(Stored data)
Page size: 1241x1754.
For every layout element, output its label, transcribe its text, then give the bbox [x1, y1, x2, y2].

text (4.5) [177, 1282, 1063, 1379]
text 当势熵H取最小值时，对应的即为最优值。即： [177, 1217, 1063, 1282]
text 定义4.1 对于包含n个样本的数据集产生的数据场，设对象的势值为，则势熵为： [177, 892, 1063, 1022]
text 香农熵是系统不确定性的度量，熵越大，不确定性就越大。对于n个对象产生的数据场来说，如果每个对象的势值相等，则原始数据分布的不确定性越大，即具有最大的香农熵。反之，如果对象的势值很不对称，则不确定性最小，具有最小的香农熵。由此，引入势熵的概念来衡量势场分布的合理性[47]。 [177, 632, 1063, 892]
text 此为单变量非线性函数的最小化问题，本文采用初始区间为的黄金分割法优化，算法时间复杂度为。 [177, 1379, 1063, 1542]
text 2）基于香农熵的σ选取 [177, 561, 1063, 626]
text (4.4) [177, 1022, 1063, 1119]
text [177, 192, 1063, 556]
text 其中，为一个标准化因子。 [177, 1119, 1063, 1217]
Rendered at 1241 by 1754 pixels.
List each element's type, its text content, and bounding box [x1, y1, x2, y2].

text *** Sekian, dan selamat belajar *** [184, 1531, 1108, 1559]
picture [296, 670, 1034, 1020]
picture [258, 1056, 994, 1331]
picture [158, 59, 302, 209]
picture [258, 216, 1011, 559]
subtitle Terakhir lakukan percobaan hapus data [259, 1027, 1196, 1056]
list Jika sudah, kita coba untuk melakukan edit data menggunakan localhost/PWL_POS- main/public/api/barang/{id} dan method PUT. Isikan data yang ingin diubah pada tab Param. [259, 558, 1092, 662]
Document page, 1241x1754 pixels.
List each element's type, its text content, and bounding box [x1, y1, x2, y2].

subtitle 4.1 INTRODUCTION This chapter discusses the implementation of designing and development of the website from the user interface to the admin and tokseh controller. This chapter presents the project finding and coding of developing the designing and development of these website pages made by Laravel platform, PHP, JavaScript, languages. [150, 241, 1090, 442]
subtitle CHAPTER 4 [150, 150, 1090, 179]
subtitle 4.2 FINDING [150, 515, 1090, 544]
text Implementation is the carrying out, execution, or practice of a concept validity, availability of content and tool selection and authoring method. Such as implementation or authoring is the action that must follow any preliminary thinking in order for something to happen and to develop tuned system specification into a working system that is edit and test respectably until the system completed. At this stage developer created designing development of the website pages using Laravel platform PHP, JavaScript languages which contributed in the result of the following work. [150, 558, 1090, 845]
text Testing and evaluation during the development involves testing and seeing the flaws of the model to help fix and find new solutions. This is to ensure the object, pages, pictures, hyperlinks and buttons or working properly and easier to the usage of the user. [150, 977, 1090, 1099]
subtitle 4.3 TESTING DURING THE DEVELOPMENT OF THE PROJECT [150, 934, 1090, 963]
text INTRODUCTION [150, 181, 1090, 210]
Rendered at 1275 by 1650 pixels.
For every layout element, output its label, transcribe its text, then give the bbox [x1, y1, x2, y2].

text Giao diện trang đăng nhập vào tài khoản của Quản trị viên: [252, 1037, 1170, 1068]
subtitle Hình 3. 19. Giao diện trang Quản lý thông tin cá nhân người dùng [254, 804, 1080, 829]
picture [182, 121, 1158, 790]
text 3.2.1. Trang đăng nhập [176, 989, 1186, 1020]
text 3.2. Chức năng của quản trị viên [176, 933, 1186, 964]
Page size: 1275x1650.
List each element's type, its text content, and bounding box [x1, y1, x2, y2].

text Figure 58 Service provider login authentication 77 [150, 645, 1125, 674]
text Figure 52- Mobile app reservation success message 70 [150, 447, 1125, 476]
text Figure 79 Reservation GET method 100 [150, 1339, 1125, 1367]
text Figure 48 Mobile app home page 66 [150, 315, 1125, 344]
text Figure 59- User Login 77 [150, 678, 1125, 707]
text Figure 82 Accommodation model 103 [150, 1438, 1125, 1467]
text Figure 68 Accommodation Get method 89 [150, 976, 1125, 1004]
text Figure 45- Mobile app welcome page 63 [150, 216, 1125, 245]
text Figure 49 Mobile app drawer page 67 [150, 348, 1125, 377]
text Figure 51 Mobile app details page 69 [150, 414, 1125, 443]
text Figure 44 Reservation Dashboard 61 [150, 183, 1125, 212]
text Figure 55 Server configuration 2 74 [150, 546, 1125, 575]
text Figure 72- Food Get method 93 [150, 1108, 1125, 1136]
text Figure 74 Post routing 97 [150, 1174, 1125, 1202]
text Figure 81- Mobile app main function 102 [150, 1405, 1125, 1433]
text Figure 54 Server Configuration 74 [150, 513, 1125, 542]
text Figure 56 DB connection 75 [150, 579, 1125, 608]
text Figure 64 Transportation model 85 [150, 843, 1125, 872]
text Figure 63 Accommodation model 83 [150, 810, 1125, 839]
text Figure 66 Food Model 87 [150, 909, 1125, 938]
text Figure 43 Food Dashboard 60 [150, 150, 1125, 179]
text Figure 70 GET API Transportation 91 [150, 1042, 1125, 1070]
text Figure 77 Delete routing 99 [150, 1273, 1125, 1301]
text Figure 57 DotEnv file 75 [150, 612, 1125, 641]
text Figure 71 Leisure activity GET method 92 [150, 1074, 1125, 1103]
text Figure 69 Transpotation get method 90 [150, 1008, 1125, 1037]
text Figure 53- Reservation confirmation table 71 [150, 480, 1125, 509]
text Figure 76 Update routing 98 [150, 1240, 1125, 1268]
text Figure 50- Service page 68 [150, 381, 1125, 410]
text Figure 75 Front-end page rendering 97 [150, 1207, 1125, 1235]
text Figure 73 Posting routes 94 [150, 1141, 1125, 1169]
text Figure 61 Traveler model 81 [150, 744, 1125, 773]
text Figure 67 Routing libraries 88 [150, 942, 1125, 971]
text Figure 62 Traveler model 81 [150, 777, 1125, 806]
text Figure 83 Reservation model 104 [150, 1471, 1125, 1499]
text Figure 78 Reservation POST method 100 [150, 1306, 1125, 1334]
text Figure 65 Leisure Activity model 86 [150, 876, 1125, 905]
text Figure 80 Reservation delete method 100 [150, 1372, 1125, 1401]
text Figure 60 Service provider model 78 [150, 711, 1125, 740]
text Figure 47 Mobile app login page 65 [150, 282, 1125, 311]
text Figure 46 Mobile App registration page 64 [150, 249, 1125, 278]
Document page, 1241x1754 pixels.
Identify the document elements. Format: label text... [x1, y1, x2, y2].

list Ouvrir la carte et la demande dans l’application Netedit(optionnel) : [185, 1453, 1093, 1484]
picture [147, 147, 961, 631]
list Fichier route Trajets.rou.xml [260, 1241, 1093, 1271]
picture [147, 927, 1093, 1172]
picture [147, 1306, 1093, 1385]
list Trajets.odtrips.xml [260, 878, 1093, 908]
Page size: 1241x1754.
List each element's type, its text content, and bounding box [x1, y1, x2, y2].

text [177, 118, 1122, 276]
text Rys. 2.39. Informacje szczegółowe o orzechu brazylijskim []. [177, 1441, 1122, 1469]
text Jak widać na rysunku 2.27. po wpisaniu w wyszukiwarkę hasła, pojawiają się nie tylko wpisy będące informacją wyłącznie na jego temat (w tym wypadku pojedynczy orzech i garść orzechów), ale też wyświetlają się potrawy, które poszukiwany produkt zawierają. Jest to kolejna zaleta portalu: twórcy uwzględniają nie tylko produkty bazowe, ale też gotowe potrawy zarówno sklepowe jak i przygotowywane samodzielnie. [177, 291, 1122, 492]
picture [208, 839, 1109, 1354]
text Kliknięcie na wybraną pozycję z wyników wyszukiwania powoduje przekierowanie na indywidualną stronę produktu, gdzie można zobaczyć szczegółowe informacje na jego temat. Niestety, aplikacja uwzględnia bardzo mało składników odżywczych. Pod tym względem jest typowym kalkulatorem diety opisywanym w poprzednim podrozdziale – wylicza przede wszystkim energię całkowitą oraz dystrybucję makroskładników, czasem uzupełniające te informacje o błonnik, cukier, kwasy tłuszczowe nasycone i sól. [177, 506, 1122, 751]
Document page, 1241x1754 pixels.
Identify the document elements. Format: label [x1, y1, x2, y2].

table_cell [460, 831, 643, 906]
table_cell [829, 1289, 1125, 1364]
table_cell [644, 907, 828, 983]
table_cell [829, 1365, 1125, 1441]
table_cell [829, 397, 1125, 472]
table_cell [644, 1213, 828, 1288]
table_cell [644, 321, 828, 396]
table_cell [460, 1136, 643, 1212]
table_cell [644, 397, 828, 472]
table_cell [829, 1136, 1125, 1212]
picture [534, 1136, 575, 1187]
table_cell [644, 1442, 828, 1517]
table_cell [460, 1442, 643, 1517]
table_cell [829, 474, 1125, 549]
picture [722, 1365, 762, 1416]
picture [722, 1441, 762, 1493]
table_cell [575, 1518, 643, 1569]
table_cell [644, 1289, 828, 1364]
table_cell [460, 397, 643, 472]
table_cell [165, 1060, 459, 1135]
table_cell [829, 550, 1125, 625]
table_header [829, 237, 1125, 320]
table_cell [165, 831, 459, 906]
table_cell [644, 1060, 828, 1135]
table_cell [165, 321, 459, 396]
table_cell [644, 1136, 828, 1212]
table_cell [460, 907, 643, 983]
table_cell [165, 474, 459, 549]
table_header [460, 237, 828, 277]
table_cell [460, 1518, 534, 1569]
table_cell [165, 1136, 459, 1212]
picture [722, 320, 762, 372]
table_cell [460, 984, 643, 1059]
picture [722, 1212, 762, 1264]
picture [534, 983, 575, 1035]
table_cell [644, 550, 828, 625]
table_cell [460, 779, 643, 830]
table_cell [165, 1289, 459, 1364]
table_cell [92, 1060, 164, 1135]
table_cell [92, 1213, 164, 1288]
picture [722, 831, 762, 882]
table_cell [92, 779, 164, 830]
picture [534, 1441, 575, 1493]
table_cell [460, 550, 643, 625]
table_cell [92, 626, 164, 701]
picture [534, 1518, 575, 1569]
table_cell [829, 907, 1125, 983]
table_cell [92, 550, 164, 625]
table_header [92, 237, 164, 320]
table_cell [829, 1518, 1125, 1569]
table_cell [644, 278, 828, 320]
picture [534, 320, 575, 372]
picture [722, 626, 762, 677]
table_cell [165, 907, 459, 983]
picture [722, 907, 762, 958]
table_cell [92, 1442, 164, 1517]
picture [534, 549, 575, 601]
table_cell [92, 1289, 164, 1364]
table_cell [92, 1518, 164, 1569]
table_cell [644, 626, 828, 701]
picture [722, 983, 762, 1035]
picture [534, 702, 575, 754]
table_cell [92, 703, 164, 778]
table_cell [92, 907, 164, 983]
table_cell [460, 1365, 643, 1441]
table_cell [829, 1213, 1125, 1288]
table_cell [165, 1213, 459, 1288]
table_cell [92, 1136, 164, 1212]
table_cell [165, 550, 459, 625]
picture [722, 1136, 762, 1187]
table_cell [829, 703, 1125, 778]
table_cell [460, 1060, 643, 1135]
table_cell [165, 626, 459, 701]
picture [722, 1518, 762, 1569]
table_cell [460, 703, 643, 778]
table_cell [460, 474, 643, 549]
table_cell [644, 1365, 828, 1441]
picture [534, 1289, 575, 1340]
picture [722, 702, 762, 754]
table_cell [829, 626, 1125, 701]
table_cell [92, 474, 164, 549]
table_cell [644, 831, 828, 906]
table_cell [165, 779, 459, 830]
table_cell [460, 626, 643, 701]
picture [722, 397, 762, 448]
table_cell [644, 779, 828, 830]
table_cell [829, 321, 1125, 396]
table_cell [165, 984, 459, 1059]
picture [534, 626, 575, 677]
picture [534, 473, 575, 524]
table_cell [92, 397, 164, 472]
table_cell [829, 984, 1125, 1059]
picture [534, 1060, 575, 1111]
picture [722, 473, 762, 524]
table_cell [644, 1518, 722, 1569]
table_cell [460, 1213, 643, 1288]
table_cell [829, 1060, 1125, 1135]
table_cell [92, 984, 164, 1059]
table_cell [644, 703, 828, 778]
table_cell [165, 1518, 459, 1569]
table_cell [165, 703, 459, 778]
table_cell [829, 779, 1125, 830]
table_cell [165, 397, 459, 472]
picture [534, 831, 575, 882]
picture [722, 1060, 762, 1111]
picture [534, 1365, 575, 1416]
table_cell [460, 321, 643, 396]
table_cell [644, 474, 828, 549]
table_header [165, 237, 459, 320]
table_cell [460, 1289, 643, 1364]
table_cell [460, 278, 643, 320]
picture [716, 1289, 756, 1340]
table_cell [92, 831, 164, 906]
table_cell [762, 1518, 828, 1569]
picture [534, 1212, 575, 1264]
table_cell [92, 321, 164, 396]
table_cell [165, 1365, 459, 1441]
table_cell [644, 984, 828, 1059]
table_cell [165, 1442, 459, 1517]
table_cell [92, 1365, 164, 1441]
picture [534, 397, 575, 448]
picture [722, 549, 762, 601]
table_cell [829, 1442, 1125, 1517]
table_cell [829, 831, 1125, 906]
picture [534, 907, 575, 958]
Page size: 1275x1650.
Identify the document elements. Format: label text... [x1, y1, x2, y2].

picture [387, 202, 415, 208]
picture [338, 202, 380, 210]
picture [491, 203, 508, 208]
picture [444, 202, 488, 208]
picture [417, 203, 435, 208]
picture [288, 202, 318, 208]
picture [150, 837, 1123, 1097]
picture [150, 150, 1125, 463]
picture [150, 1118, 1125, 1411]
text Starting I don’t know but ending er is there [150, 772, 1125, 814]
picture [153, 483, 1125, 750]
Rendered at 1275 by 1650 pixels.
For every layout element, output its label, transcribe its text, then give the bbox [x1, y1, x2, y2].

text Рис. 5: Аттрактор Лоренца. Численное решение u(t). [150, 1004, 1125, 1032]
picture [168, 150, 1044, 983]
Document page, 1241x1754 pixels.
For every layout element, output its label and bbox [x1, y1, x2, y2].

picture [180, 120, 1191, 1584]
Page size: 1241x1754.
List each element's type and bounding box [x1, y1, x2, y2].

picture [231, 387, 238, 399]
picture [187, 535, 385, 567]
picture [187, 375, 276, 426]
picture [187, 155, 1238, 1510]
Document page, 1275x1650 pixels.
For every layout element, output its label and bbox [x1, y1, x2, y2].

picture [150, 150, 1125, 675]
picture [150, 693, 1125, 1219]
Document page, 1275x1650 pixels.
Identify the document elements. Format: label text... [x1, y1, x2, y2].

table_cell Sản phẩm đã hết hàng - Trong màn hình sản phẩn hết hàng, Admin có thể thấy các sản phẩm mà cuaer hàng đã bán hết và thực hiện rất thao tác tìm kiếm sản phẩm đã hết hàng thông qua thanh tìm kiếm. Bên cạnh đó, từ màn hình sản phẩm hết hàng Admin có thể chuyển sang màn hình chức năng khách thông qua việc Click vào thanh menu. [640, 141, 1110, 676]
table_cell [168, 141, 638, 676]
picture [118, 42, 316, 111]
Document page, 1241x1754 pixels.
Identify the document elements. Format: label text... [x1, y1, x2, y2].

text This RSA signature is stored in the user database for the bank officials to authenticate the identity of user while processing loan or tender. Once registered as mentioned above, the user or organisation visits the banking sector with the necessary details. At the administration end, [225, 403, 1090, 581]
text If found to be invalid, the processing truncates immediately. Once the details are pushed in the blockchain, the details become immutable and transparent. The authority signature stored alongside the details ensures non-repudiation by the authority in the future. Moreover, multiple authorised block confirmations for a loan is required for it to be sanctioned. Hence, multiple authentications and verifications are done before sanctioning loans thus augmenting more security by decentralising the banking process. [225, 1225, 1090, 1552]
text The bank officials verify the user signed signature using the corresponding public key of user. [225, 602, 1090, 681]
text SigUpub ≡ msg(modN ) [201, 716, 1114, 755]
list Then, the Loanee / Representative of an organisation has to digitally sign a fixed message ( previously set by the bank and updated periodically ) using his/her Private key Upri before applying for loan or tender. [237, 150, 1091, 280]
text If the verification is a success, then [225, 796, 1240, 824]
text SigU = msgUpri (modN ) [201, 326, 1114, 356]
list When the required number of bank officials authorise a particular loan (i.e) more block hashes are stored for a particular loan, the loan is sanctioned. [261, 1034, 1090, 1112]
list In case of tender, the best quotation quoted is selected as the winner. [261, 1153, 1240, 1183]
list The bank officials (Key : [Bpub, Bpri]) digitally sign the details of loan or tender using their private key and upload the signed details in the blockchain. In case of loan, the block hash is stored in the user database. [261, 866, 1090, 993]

Exercise goal: Set down, unchanged, only those lines above that fall between the line with "table_cell [165, 550, 459, 625]" and the line with "table_cell [92, 984, 164, 1059]", the two end lines included.

Expected answer:
table_cell [165, 550, 459, 625]
picture [722, 1136, 762, 1187]
table_cell [829, 703, 1125, 778]
table_cell [460, 1060, 643, 1135]
table_cell [165, 626, 459, 701]
picture [722, 1518, 762, 1569]
table_cell [460, 703, 643, 778]
table_cell [460, 474, 643, 549]
table_cell [644, 1365, 828, 1441]
picture [534, 1289, 575, 1340]
picture [722, 702, 762, 754]
table_cell [829, 626, 1125, 701]
table_cell [92, 474, 164, 549]
table_cell [644, 831, 828, 906]
table_cell [165, 779, 459, 830]
table_cell [460, 626, 643, 701]
picture [722, 397, 762, 448]
table_cell [644, 779, 828, 830]
table_cell [829, 321, 1125, 396]
table_cell [165, 984, 459, 1059]
picture [534, 626, 575, 677]
picture [534, 473, 575, 524]
table_cell [92, 397, 164, 472]
table_cell [829, 984, 1125, 1059]
picture [534, 1060, 575, 1111]
picture [722, 473, 762, 524]
table_cell [644, 1518, 722, 1569]
table_cell [460, 1213, 643, 1288]
table_cell [829, 1060, 1125, 1135]
table_cell [92, 984, 164, 1059]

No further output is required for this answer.